SEOUL, April 20 (Korea Bizwire) – A recent study by the mental health experts at the Catholic University of Korea Seoul St. Mary’s Hospital revealed that high cholesterol levels can lead to higher risks of suicide and depression, particularly among middle-aged men and women between 45 and 64 years of age.
Based on the 2014 national health and nutrition data of 2,055 male and 2,894 female adults, the team examined four different cholesterol indices in subjects – total cholesterol, neutral fats, HDL cholesterol, and LDL cholesterol – and their risk of depression and suicide.
The results showed that middle-aged individuals with higher cholesterol levels were up to 1.43 times more likely to suffer from depression compared to those with healthy numbers.
This was particularly true for neutral fats, as subjects with higher than 150mg/dl (normal level) of neutral fats were 2.2 times more likely to suffer from depression and had a 3.7 times higher frequency of suicidal thoughts.
Although the team was not able to unveil the exact relationship between cholesterol and mental disorders, it suggested that HDL cholesterol can inhibit the body’s anti-inflammatory response, which may contribute to depression; patients with the condition usually have higher HDL cholesterol levels that those without, the team said.
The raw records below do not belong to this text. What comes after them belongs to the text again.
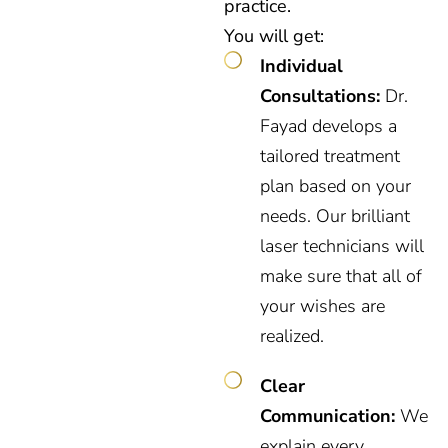
practice.
You will get:
Individual
Consultations:
Dr.
Fayad develops a
tailored treatment
plan based on your
needs. Our brilliant
laser technicians will
make sure that all of
your wishes are
realized.
Clear
Communication:
We
explain every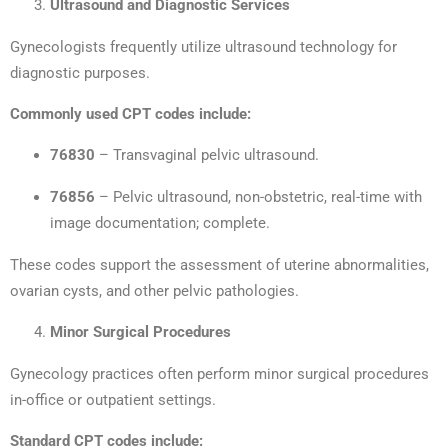
Ultrasound and Diagnostic Services
Gynecologists frequently utilize ultrasound technology for
diagnostic purposes.
Commonly used CPT codes include:
76830
– Transvaginal pelvic ultrasound.
76856
– Pelvic ultrasound, non-obstetric, real-time with
image documentation; complete.
These codes support the assessment of uterine abnormalities,
ovarian cysts, and other pelvic pathologies.
Minor Surgical Procedures
Gynecology practices often perform minor surgical procedures
in-office or outpatient settings.
Standard CPT codes include:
“The significance of our findings is that we discovered the correlation between psychological disorders and cholesterol from a large group of subjects,” said professor Kim Tae-suk, who led the study. “Our study shows that maintaining healthy cholesterol levels is equally as important for mental health as it is for preventing physical illnesses like cardiovascular and cerebrovascular diseases.”
The complete study was published in the April edition of the Journal of Affective Disorders.